NASA is supplementing the town’s supply of water while more testing is ongoing

Associated Press

CHINCOTEAGUE, Va. — NASA is providing extra drinking water for Chincoteague after chemicals used in firefighting foam were found in some wells on the Wallops Flight Facility property that supply the town.

Chincoteague and NASA worked out the arrangement after testing in recent weeks found the chemicals in four of the town’s seven wells, officials said.

The town’s drinking water comes from a mix of the wells, and all tests of the finished product have shown it is safe to drink, according to NASA. But some wells with higher levels of the chemicals were taken offline, so NASA is supplementing the town’s supply while more testing is ongoing.

The chemicals, per- and polyfluoroalkyl, are referred to as PFAS. They were used in a wide variety of consumer products since the 1950s but have mostly been phased out. The potential health effects of human exposure to the compounds are not fully understood, but the U.S. Environmental Protection Agency issued health advisory limits for them last year.

Wallops said in a statement that firefighters previously conducted training on the north-central side of the main base with a firefighting foam that contained PFAS compounds.

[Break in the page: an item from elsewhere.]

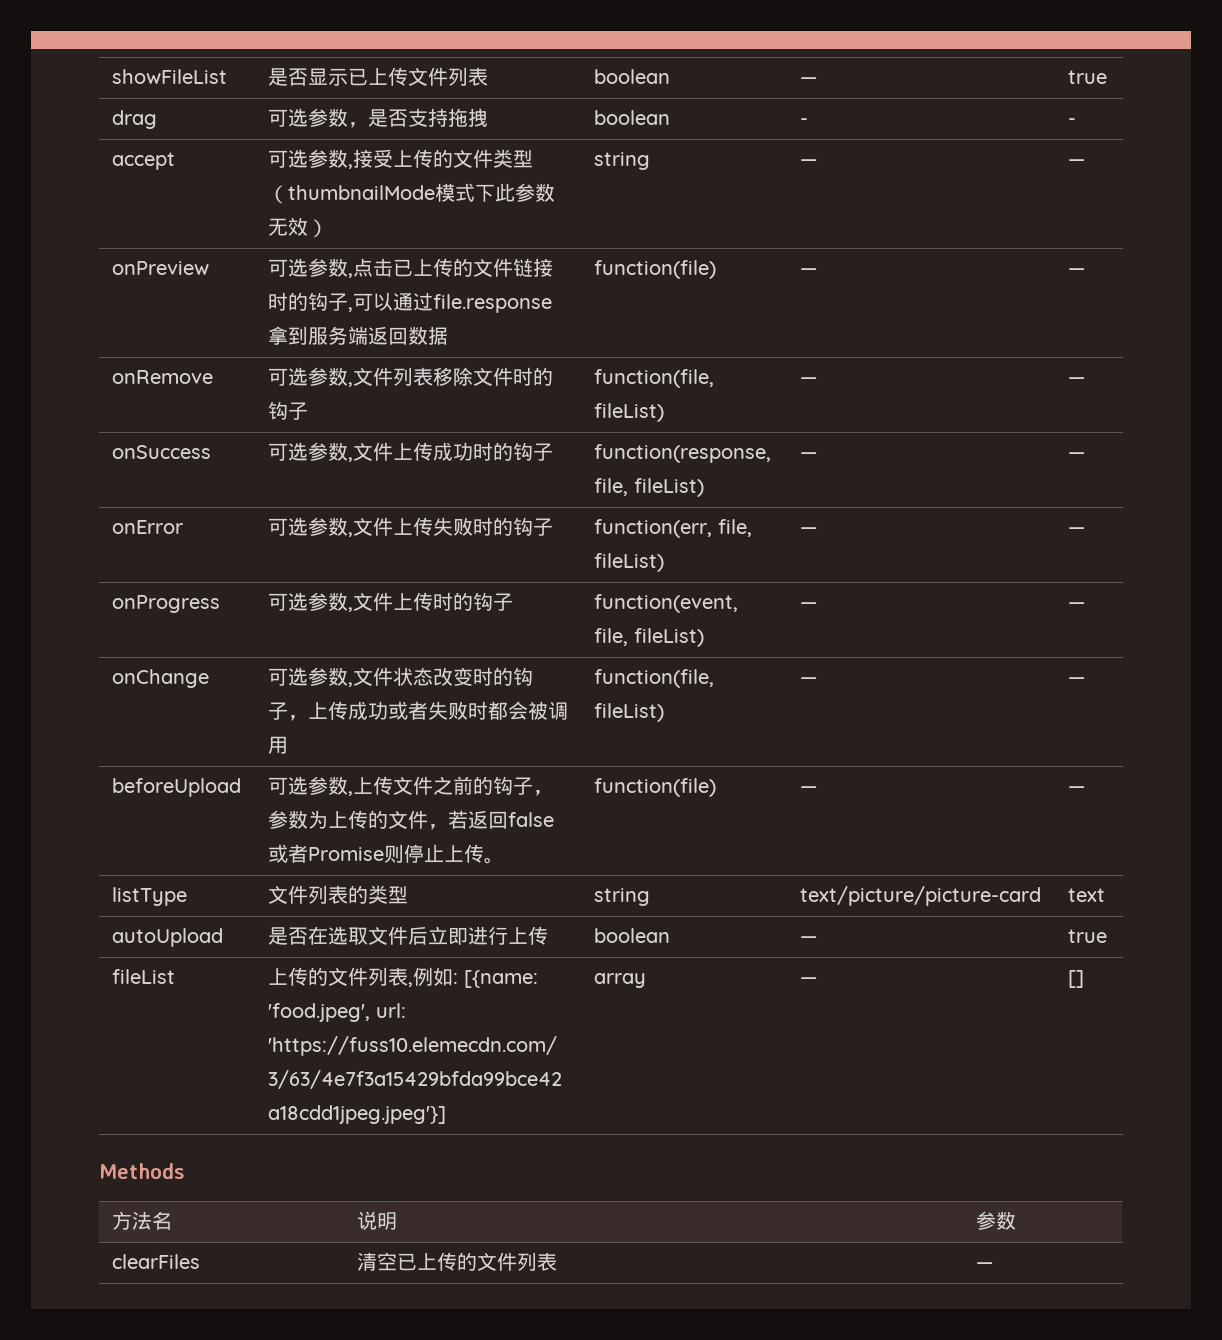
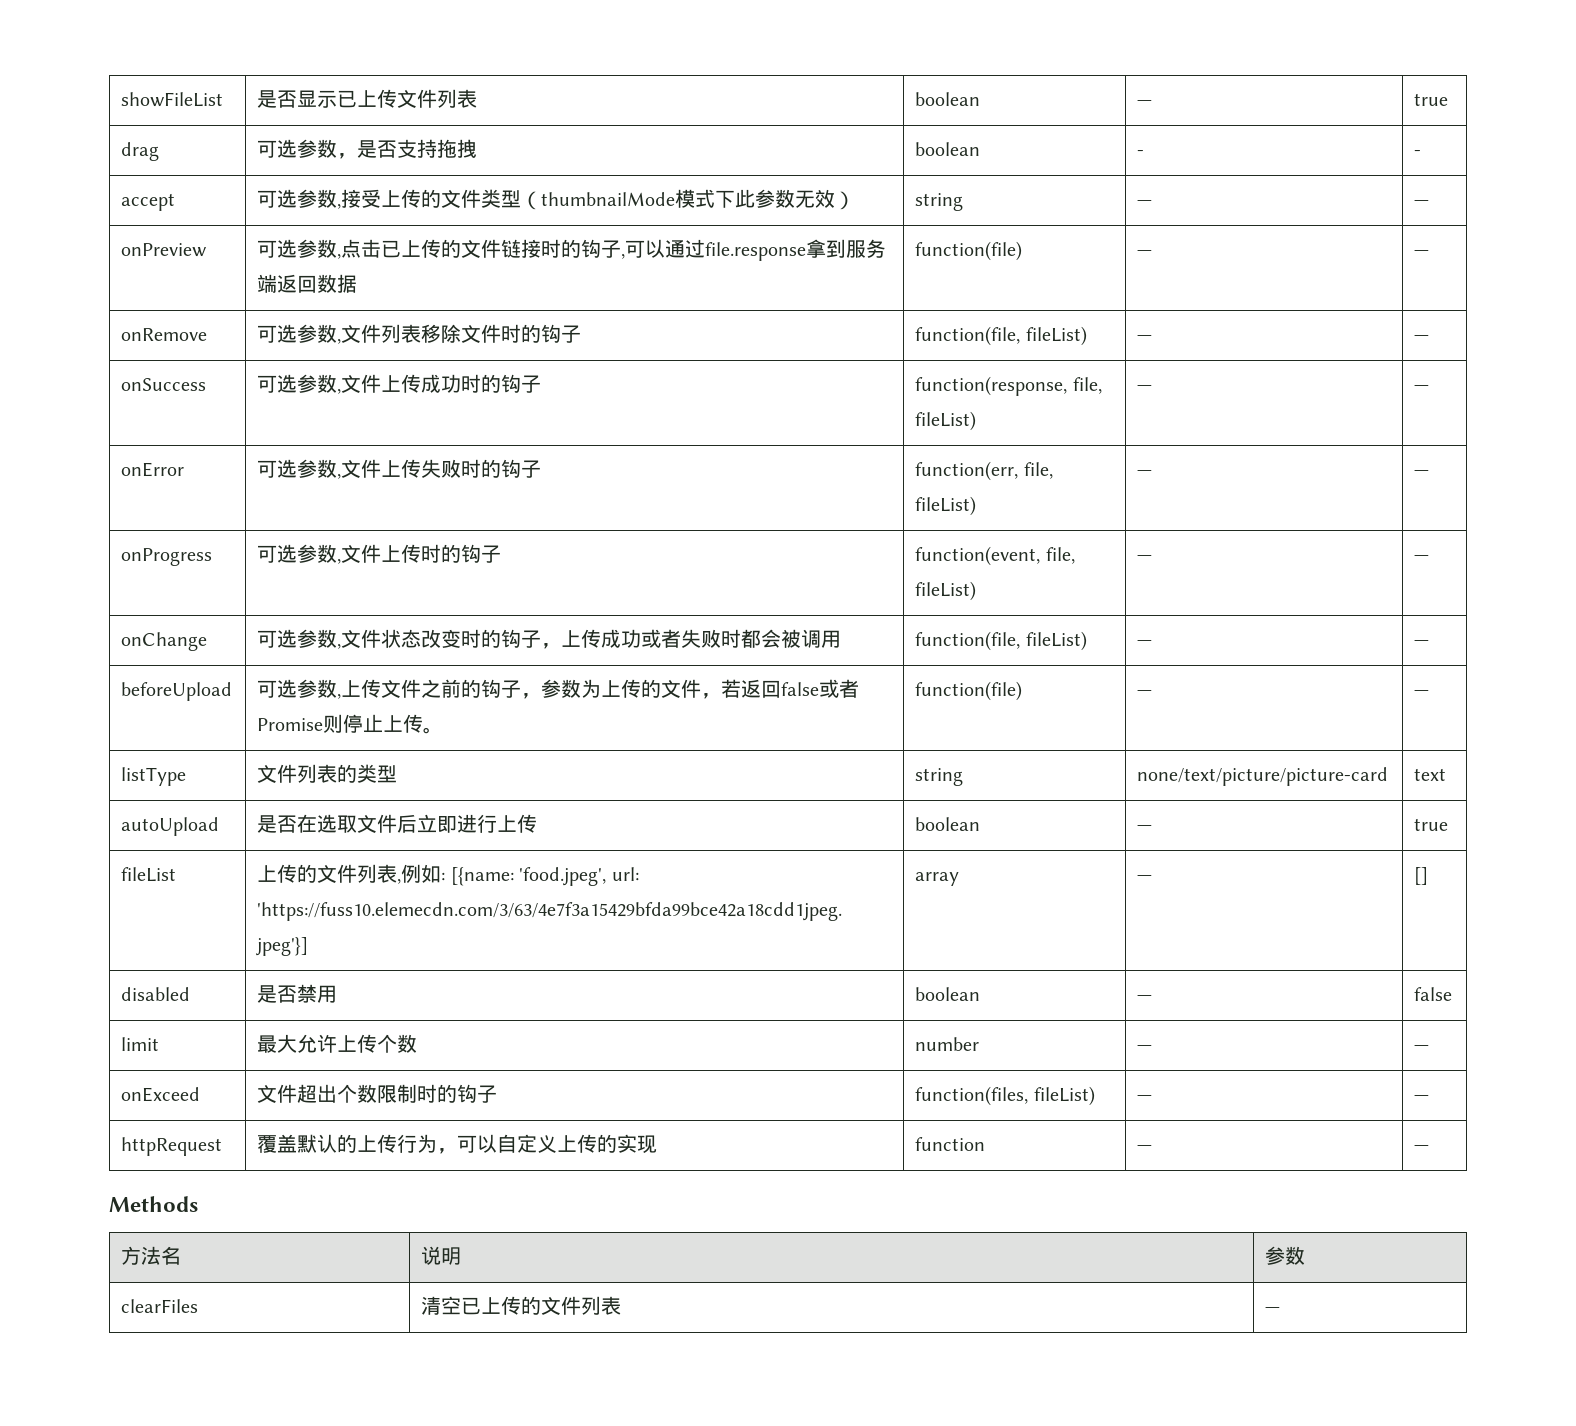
[800,886,1042,906] text/picture/picture-card -> [1137,767,1389,786] none/text/picture/picture-card
(1085, 979) none -> [121,987,191,1001] [257,984,338,1003] [915,987,981,1001] [1137,995,1153,1001] [1414,987,1453,1001] [121,1037,160,1051] [257,1034,418,1053] [915,1037,980,1051] [1137,1045,1153,1051] [1414,1045,1430,1051] [121,1087,201,1102] [257,1084,498,1103] [915,1086,1095,1106] [1137,1095,1153,1101] [1414,1095,1430,1101] [121,1137,223,1156] [257,1134,658,1154] [915,1137,986,1151] [1137,1145,1153,1151] [1414,1145,1430,1151] // disabled | 是否禁用 | boolean | — | false // limit | 最大允许上传个数 | number | — | — // onExceed | 文件超出个数限制时的钩子 | function(files, fileList) | — | — // httpRequest | 覆盖默认的上传行为，可以自定义上传的实现 | function | — | —

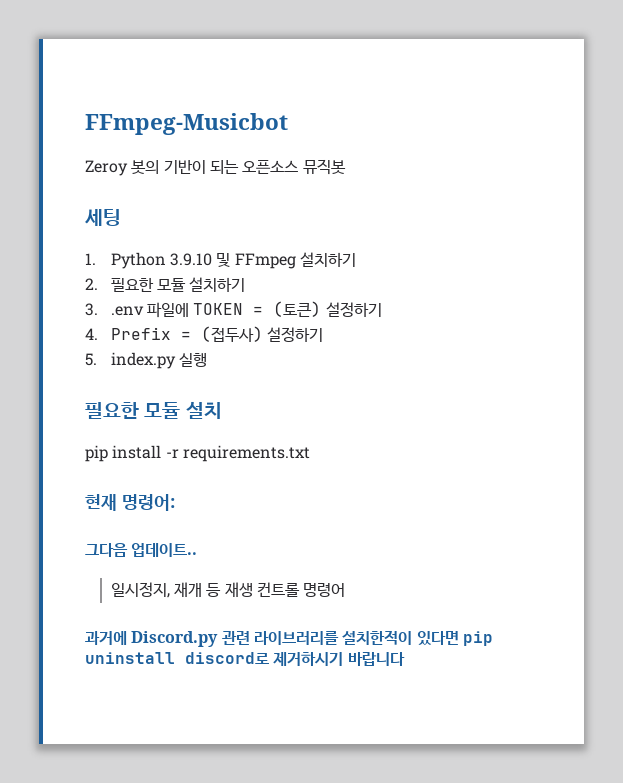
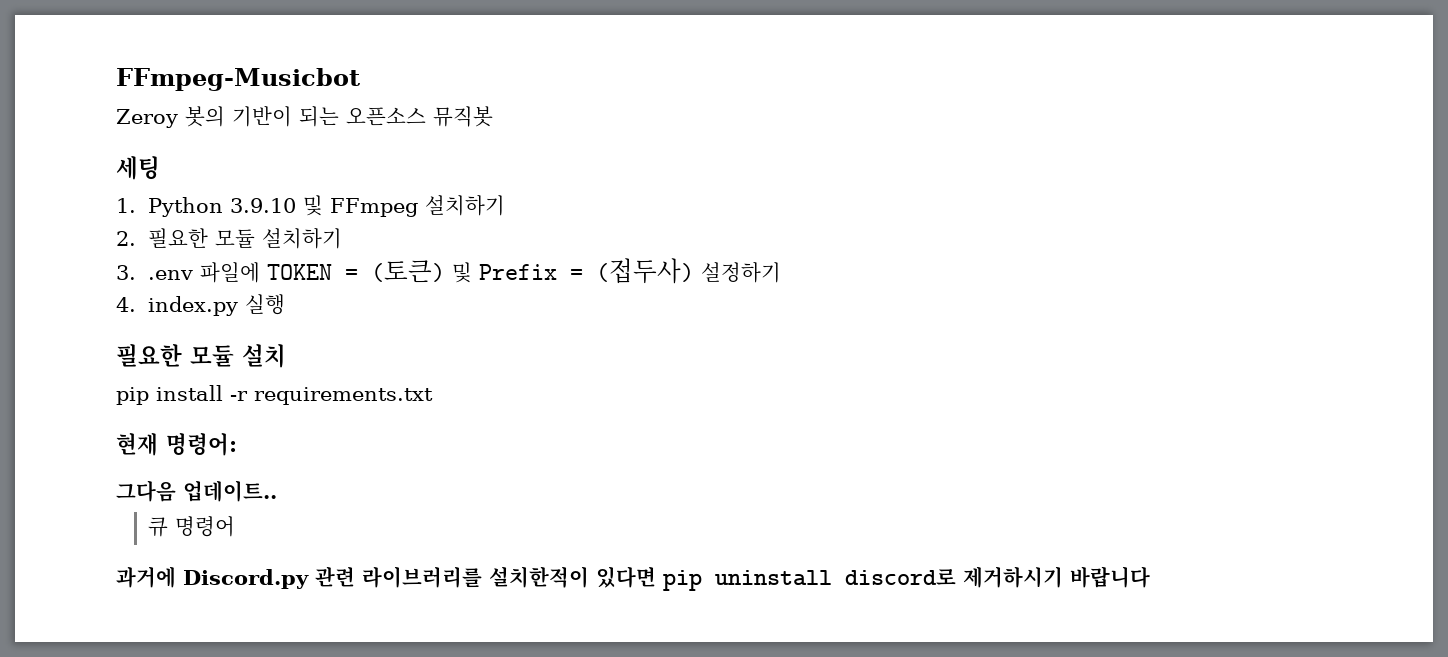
[325,302,382,317] [85,328,98,340] 설정하기 // 4. -> [452,262,473,283] 및
[85,353,97,366] 5. -> [116,297,136,312] 4.
[110,582,301,598] 일시정지, 재개 등 재생 컨트롤 -> [148,517,169,537] 큐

After the EPA advisory was issued last year, NASA decided to conduct water-quality testing, Wallops spokesman Jeremy Eggers said. The testing was conducted by an independent lab, and the results are being shared with state and federal health agencies, he said.

Initial tests of the town’s drinking water detected PFAS but at levels below the advisory set by the EPA. Tests of individual wells detected PFAS in one of four deep wells and three shallow ones. In two of the shallow wells and the deep well, it was detected at a level above the health advisory, according to a NASA statement.

The town then began using only the three deep wells where no PFAS was found to produce drinking water. The second round of drinking water testing showed a lower level of PFAS and the third round showed none at all, Eggers said.

Chincoteague already had a water system hookup to Wallops, so getting the augmented supply going wasn’t difficult, Town Manager Jim West said.

He said he felt fairly certain that with the extra supply the town could make it through the busy summer tourist season. NASA is not charging Chincoteague for the extra water, he said.

The small town sits on Chincoteague Island on the state’s Eastern Shore. It is best known for the annual crossing of wild ponies from Assateague Island memorialized in Marguerite Henry’s novel “Misty of Chincoteague.”

Testing of both the town and NASA’s water supplies will continue biweekly “for the foreseeable future,” and NASA will work with the EPA and state Departments of Health and Environmental Quality on a long-term plan, Eggers said.